- **Exercise directions**: In the entries below, find every line holding the string "Include" and collect it.

- **Records supplied**:
════════════════

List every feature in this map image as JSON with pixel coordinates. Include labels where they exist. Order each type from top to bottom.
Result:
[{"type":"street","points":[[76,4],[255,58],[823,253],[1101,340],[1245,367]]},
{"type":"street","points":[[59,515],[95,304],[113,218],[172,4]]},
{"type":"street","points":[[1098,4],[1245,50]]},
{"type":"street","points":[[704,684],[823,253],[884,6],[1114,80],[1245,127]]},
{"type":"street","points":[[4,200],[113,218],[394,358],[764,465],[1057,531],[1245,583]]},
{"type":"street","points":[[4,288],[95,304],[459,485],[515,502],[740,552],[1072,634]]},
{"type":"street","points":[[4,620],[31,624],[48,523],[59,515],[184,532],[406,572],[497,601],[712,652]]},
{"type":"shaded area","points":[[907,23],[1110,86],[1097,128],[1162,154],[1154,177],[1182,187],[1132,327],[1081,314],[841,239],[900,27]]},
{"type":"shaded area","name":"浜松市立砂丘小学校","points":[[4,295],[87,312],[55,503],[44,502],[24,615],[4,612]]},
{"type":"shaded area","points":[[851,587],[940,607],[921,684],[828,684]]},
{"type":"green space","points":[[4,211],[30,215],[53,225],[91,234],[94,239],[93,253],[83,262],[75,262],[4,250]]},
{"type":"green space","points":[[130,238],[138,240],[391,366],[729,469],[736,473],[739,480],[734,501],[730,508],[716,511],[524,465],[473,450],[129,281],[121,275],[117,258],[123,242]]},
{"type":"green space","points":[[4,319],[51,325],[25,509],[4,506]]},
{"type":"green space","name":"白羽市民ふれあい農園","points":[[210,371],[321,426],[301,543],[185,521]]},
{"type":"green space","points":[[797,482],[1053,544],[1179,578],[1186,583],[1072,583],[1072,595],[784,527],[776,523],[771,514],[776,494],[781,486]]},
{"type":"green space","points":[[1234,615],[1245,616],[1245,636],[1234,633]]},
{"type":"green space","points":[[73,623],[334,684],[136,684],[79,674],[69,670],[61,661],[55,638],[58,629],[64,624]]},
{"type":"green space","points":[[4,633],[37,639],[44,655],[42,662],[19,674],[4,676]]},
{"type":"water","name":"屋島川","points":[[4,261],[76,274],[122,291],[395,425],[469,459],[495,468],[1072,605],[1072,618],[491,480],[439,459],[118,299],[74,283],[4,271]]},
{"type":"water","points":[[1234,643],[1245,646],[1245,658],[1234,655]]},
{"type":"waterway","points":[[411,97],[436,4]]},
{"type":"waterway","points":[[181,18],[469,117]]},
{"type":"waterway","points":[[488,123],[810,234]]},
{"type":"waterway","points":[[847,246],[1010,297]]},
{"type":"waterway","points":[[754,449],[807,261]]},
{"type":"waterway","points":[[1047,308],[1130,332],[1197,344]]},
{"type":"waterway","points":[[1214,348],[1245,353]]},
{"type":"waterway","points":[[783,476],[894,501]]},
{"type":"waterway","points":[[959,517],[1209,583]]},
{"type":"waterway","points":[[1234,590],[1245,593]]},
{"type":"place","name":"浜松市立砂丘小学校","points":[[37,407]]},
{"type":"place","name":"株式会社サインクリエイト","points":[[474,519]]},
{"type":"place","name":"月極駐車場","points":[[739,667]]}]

════════════════

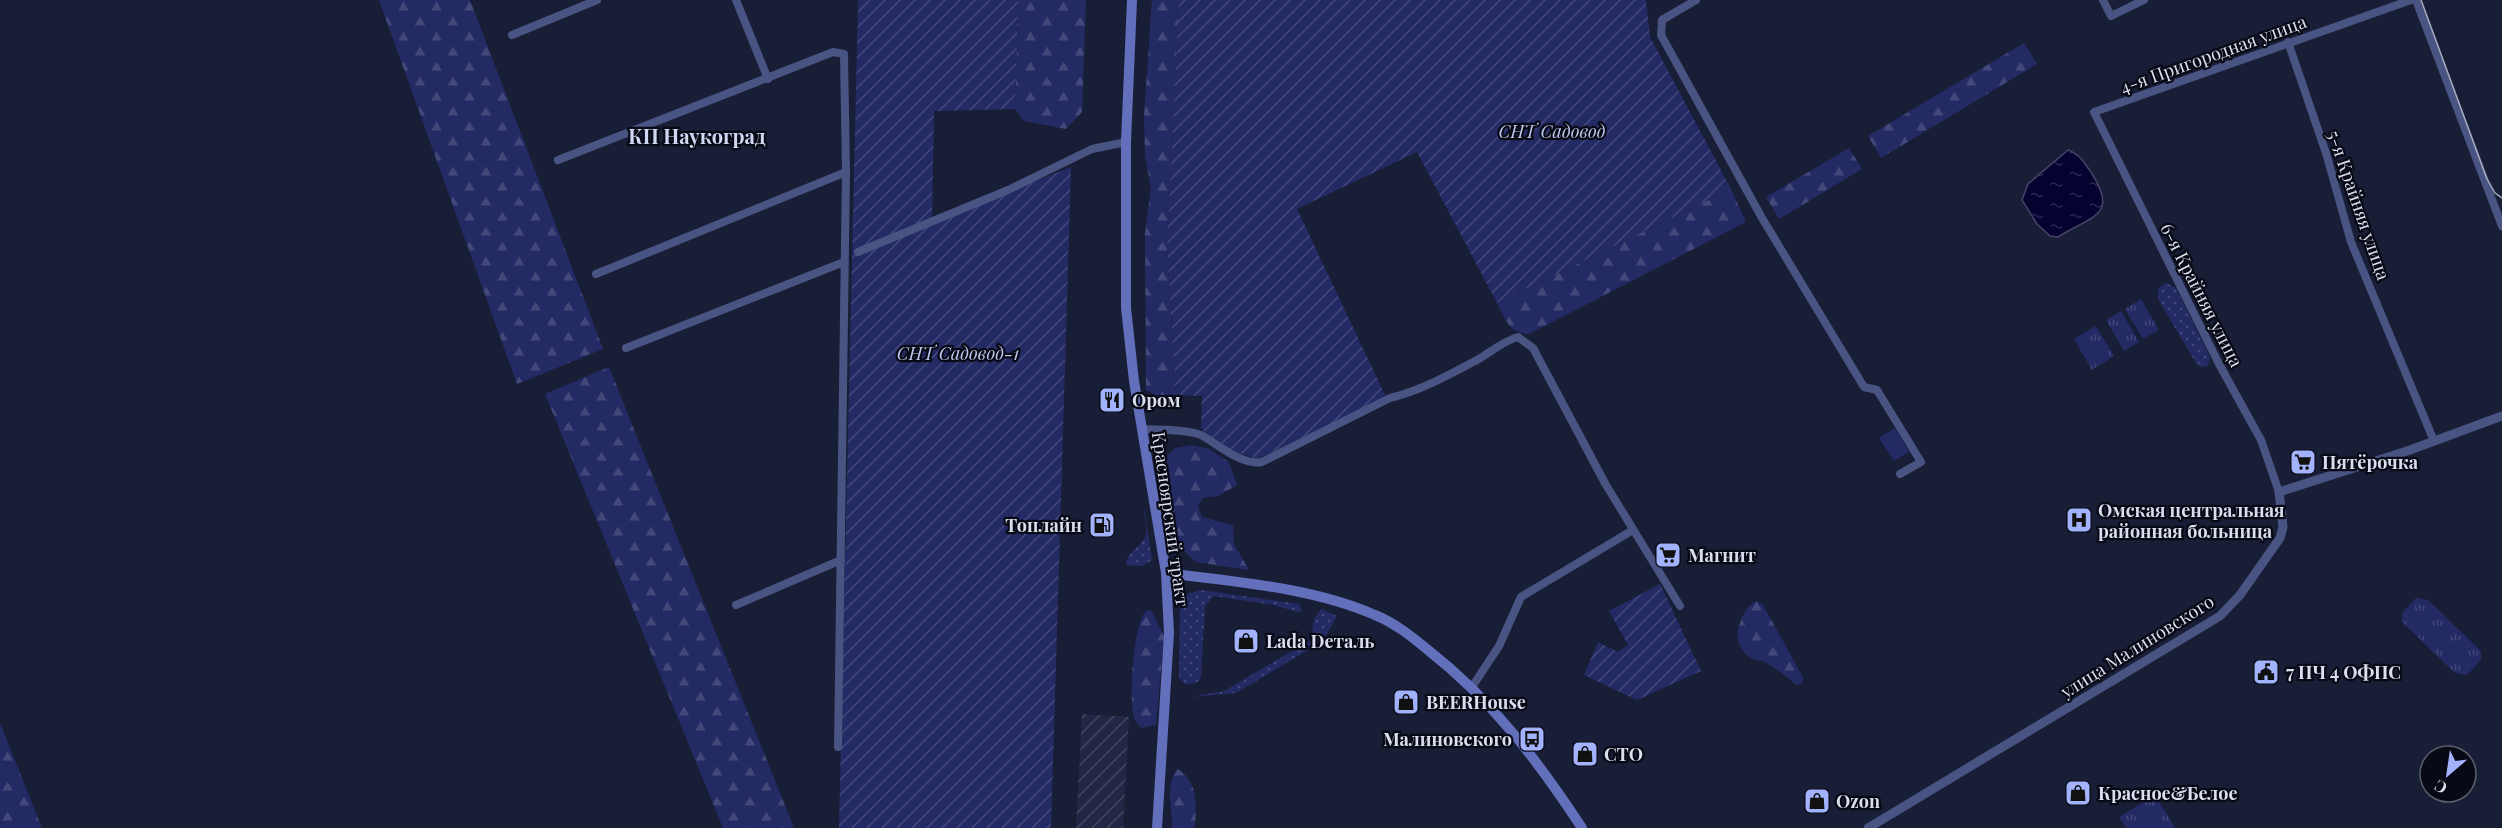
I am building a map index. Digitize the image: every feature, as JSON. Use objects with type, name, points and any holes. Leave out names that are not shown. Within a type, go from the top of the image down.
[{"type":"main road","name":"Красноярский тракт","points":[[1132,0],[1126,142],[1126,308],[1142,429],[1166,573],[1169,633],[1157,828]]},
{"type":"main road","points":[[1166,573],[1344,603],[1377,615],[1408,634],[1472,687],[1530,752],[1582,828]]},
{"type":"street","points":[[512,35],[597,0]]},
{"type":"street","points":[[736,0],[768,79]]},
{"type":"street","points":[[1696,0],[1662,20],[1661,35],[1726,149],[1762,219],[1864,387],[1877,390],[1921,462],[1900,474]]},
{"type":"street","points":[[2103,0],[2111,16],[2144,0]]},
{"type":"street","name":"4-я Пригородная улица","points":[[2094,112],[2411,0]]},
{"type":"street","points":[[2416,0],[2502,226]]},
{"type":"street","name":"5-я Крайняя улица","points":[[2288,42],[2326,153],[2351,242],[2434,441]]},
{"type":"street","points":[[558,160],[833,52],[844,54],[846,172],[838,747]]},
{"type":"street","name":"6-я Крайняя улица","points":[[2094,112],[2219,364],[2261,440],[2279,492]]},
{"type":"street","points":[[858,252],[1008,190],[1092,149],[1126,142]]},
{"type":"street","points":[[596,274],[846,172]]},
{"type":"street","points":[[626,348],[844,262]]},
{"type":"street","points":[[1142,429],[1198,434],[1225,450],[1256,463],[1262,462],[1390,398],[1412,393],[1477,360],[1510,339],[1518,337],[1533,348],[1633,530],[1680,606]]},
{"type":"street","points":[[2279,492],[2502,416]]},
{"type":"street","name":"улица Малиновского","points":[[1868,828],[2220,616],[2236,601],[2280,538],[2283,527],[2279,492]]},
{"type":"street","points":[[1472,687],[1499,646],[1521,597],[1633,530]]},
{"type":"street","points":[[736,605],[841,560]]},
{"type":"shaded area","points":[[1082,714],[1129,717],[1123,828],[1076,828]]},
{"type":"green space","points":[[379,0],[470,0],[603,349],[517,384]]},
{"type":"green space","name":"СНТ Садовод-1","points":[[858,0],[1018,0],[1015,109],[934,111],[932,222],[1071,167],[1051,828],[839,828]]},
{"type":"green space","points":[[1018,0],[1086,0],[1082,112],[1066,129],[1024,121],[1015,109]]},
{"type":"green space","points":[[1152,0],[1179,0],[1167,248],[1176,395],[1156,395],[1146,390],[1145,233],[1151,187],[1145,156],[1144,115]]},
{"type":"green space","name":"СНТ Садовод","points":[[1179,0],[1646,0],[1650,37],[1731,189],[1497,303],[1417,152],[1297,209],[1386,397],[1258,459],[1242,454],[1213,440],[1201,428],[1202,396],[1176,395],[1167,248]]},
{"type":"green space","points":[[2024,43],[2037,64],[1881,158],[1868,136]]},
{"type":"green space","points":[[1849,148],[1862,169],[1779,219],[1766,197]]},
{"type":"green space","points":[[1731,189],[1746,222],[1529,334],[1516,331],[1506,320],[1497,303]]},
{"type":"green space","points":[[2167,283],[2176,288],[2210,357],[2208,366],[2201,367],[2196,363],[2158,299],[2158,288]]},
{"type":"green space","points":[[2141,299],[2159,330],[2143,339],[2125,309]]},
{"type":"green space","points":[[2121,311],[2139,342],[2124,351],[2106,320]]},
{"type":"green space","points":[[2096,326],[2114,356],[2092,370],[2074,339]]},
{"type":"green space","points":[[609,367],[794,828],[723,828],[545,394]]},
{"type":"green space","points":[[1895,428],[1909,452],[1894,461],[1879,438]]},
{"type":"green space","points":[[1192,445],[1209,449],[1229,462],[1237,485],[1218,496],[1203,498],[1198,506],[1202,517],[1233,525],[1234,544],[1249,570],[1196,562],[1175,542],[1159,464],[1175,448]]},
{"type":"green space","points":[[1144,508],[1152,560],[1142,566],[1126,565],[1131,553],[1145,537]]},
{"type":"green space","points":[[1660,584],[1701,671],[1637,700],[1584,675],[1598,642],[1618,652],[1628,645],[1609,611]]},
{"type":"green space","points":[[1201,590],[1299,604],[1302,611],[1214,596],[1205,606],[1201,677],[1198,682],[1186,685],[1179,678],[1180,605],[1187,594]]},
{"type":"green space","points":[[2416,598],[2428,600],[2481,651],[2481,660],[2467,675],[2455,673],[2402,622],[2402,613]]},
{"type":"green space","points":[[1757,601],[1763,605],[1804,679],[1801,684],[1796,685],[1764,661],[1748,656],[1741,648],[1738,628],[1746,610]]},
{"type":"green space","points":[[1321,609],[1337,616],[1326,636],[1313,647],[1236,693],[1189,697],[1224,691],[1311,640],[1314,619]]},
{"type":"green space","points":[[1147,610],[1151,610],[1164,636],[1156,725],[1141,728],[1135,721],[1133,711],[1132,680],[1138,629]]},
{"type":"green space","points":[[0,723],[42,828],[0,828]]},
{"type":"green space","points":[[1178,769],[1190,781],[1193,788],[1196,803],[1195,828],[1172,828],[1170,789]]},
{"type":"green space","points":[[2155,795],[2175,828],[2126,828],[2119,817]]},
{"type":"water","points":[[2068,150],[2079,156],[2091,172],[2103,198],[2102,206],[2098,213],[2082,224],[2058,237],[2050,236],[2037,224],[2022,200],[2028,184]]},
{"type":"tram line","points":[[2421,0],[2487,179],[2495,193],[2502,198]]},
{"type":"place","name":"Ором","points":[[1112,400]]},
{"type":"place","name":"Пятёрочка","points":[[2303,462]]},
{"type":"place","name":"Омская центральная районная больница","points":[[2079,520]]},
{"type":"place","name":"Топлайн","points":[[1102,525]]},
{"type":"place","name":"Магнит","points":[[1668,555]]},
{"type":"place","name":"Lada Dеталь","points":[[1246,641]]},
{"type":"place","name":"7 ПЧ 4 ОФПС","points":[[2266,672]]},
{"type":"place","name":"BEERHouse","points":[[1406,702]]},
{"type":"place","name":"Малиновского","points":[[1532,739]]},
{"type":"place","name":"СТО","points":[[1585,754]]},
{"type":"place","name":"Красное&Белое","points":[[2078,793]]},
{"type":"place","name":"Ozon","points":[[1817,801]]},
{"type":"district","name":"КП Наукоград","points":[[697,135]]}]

════════════════

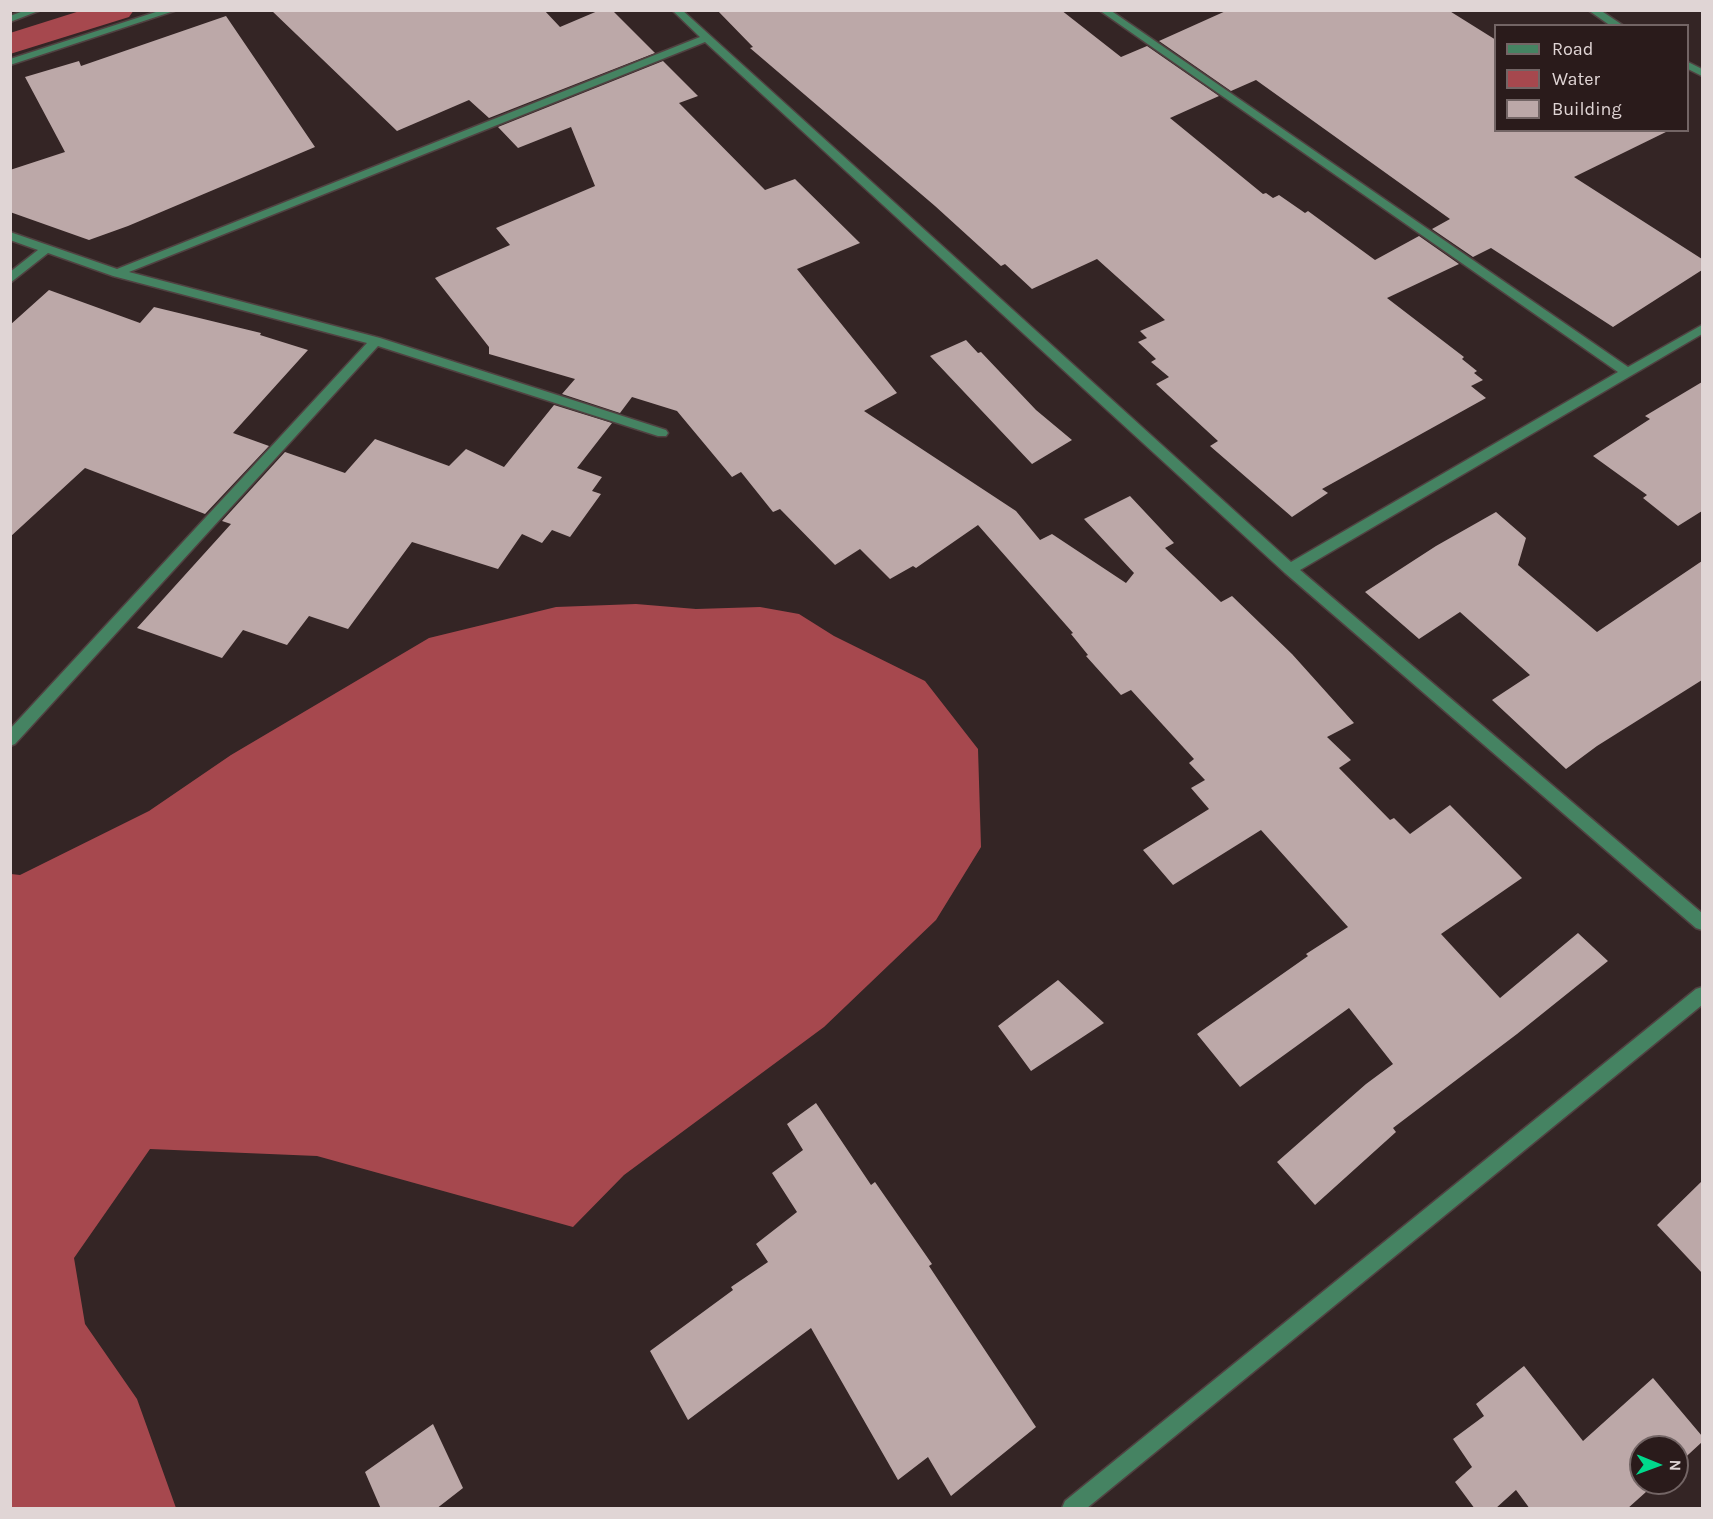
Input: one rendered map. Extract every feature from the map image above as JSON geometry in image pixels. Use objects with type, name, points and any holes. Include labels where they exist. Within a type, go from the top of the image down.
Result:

════════════════

- **Solution for this exercise**:
List every feature in this map image as JSON with pixel coordinates. Include labels where they exist. Order each type from top to bottom.
Input: one rendered map. Extract every feature from the map image above as JSON geometry in image pixels. Use objects with type, name, points and any holes. Include labels where they exist. Within a type, go from the top of the image down.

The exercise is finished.